I enjoyed Lord Coe's most recent statement about the security to be deployed. I thought it had real comic potential. He said, in case you missed it, that "there has to be proportionality here. You don't want people coming to London thinking they've walked into siege city, being filmed every 20 paces they take and being bundled off pavements. It's certainly not what you're going to get legacy tourism from. There is no appetite for risk."
Particularly amusing is Lord Coe's promise that people who come to London are not going to be filmed every 20 paces. This morning, taking a walk down Clapham High Street, I decided to count the cameras. It's 550 metres long, and this morning I counted 40 CCTV cameras, including ones performing the vital work of guarding the entrances to a Belgian moules restaurant, the worse of the two dry-cleaners, and a crap bar. I may have missed a few, but "being filmed every 20 paces" sounds about right to me.
Let's take a look at some of these "proportional" measures, and how they have grown in recent months. The number of security personnel within the venues is increasing from 10,000 to 23,700 – let us not be cynical, and suggest that the advice came from people keen to see the 100 metres final – and 12,000 extra police and 6,000 soldiers will be on the streets. A warship is to be deployed in the Thames – what against, the Spanish Armada? Surface-to-air missiles will be on standby.
Let me just write that again: surface-to-air missiles will be on standby. Well, I've been on holiday in some fairly unlikely places, including Khartoum in the middle of a civil war. I amused myself by driving up and down slowly outside the Presidential palace, where the bored military will salute you if you lower the window and make an ambassadorial gesture. But this is London. Warships? Surface-to-air missiles? An army of 42,000? Wellington only needed 68,000 at Waterloo. What kind of "proportionality" is being served here?
Of course, nobody knows what "proportionality" means until the threat emerges, and the defensive measures are shown to be grossly inadequate, or totally unnecessary. If somebody decides to explode a dirty bomb outside a crap Clapham bar tomorrow, making the area uninhabitable for years to come, then I don't think surface-to-air missiles will be much use. On the other hand, if the biggest threat turns out to be a nutty jihadi on a soap-box on the Common, the surface-to-air option starts to look like an expensive waste of time.

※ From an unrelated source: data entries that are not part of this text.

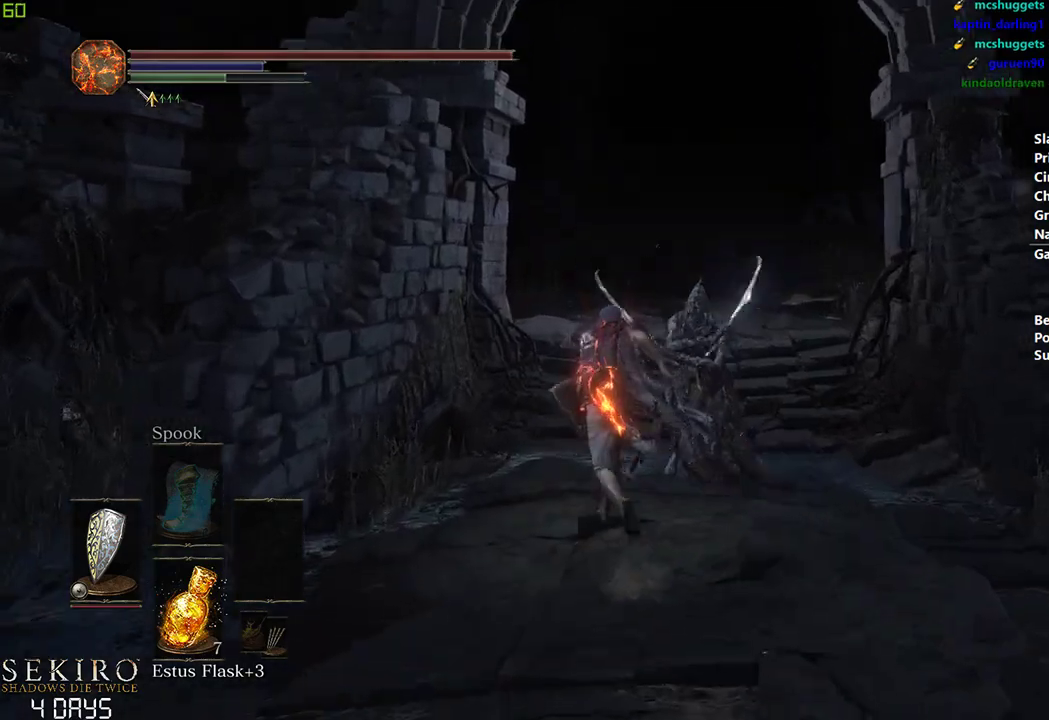
{"buttons": ["B"], "left_stick": "center", "right_stick": "center", "events": []}
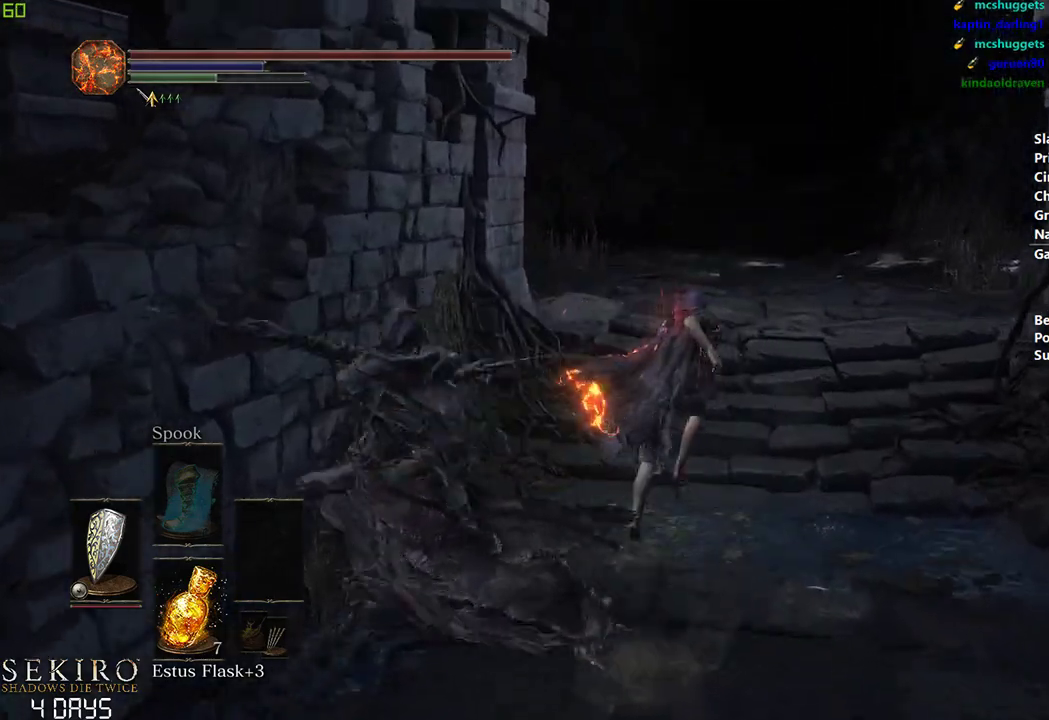
{"buttons": ["B"], "left_stick": "center", "right_stick": "center", "events": []}
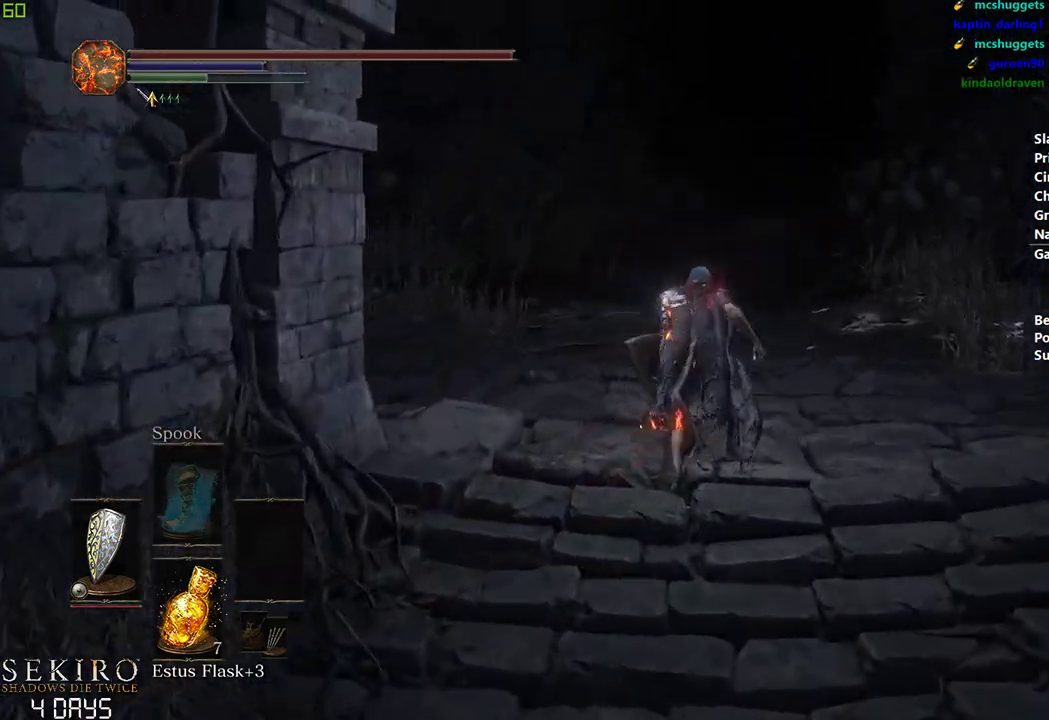
{"buttons": ["B"], "left_stick": "center", "right_stick": "center", "events": []}
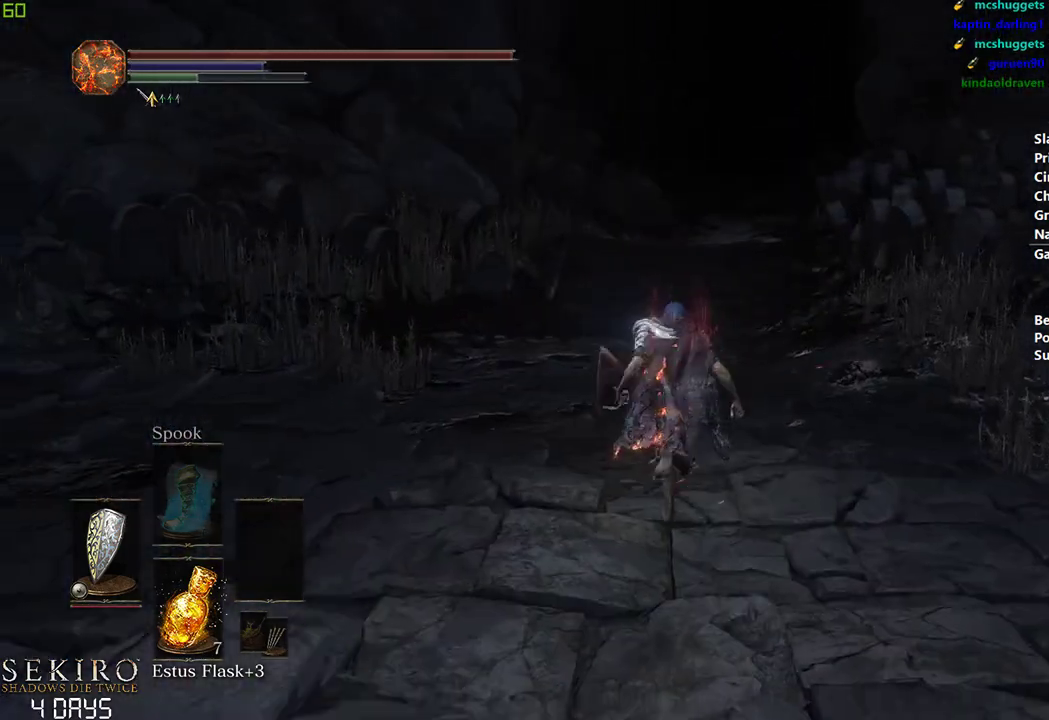
{"buttons": ["B"], "left_stick": "center", "right_stick": "center", "events": []}
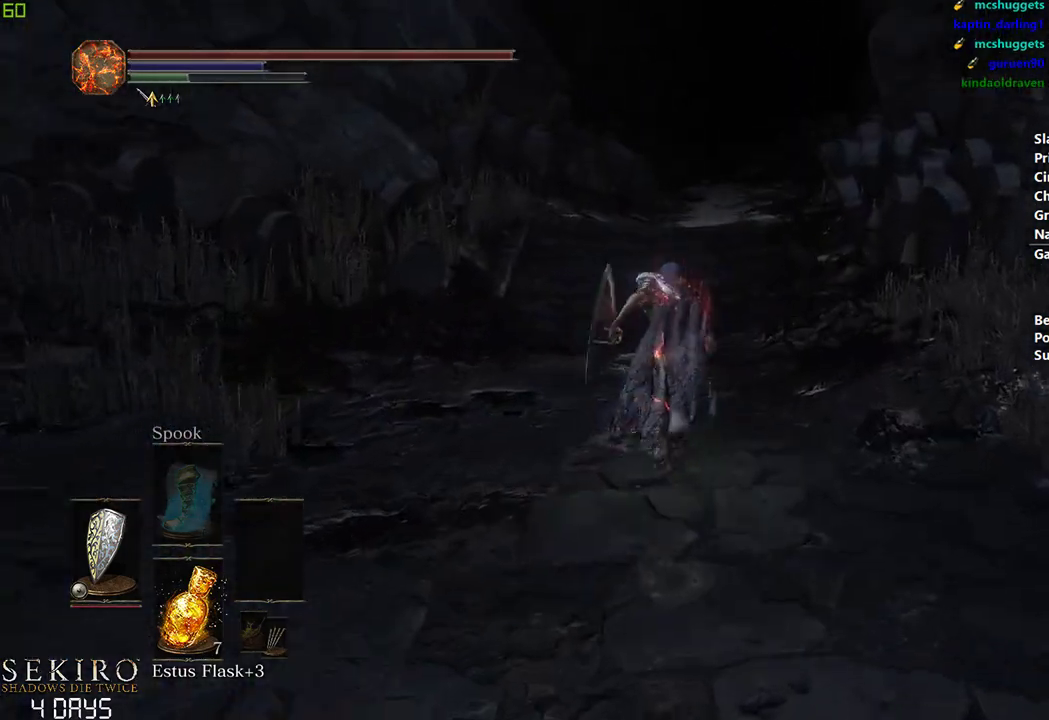
{"buttons": ["B"], "left_stick": "center", "right_stick": "center", "events": []}
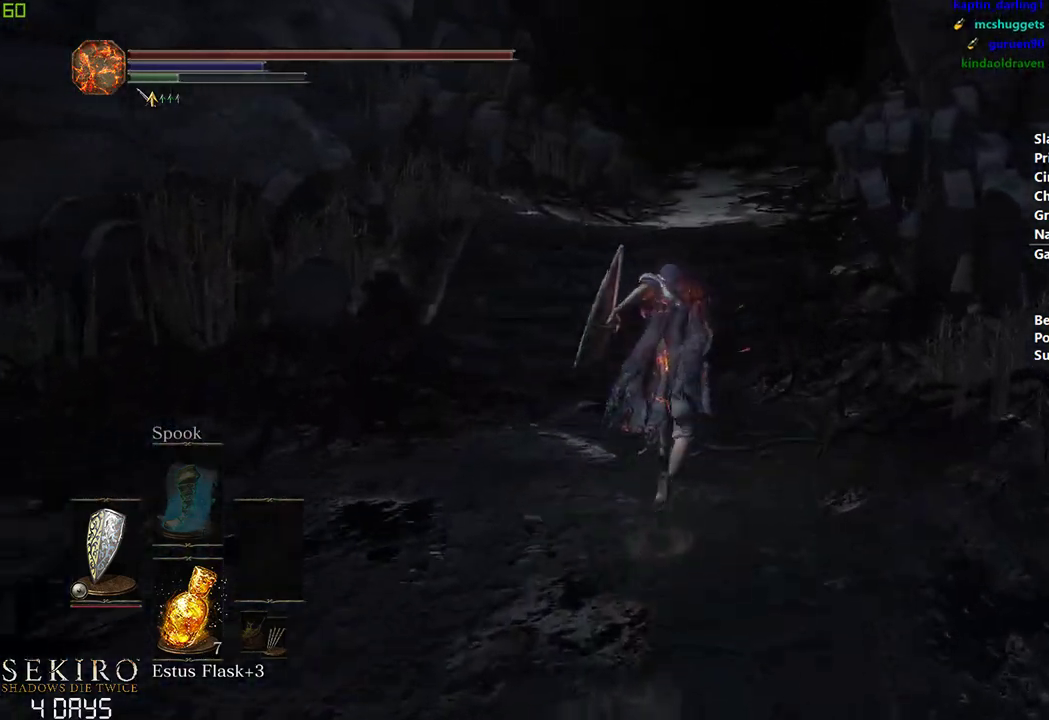
{"buttons": ["B"], "left_stick": "center", "right_stick": "center", "events": []}
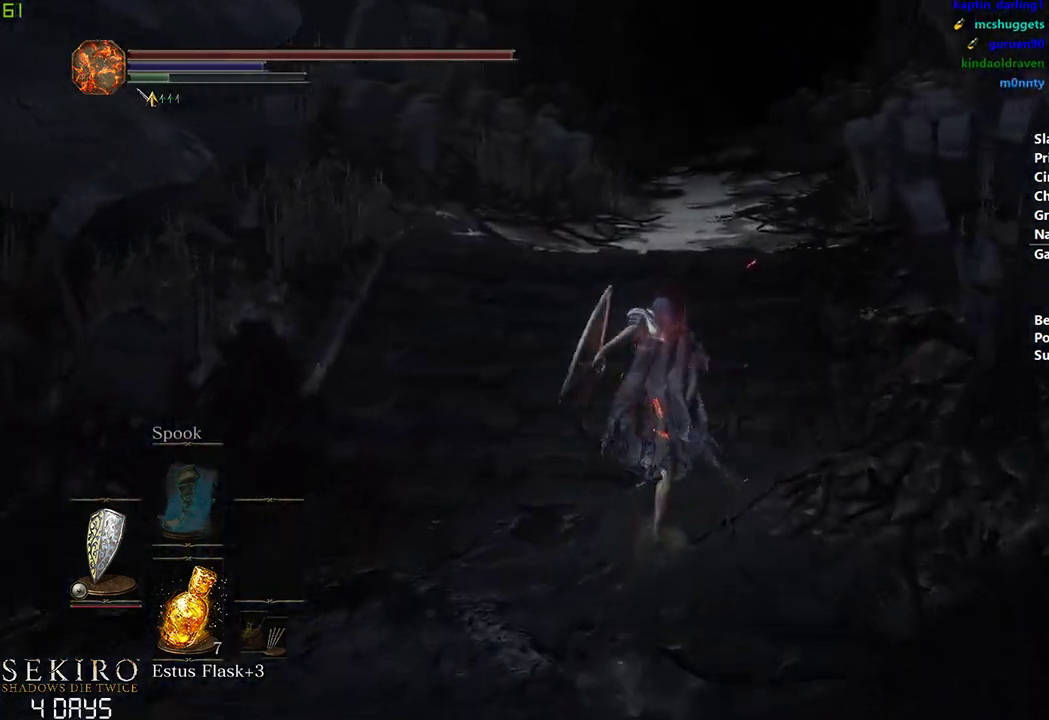
{"buttons": ["B"], "left_stick": "center", "right_stick": "center", "events": []}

The security industry, which by now contains some of the largest employers in the world, and the military industry with which it overlaps, have this in common with other major industries. They constantly need to expand, to find new sources of income and enterprise. If they can persuade customers that they require new security measures, however exotic, they will have succeeded in exactly the same way that the fashion industry survives by persuading rich women that they absolutely must have an expensive new handbag.
And, as Lord Coe says, there is sadly no appetite for risk in this area. Not just at the Olympics – ever. Who wants to be the person who decides, just before a second 9/11, that we really don't want warships and surface-to-air missiles in the Thames? CCTV cameras are perfectly pointless, and have been shown to have absolutely no effect on crime figures after a year. Still, who wants to be the one shop in the street without a CCTV pointing impotently at the punters? Who wants to tell the security salesman, "You know, I really don't want a thuggish doorman standing outside my suburban shoe shop. I don't think it's necessary"?
It's easy to persuade people that security measures ought to be installed, however patently absurd, however much an invasion of personal freedom they may be. Suddenly, last year, it was necessary to film air passengers naked. Suddenly, we need more than twice as many security guards and a warship in the Thames because of a festival of minor sports in London. And afterwards, who wants to be the person to decide that the new security measures are no longer necessary, that the warship may be stood down?
Once they arrive, they are here to stay. The surface-to-air missiles will be needed for the Paralympics, the Commonwealth Games, the FA Cup Final, the Proms, the Baftas, May Week and the Henley Regatta. There will always be someone from the industry to argue that Soviet-style levels of control and bristling threats of defensive violence are necessary and "proportionate". It's for us to be brave, and remind ourselves that a healthy appetite for risk is part of living in a free country.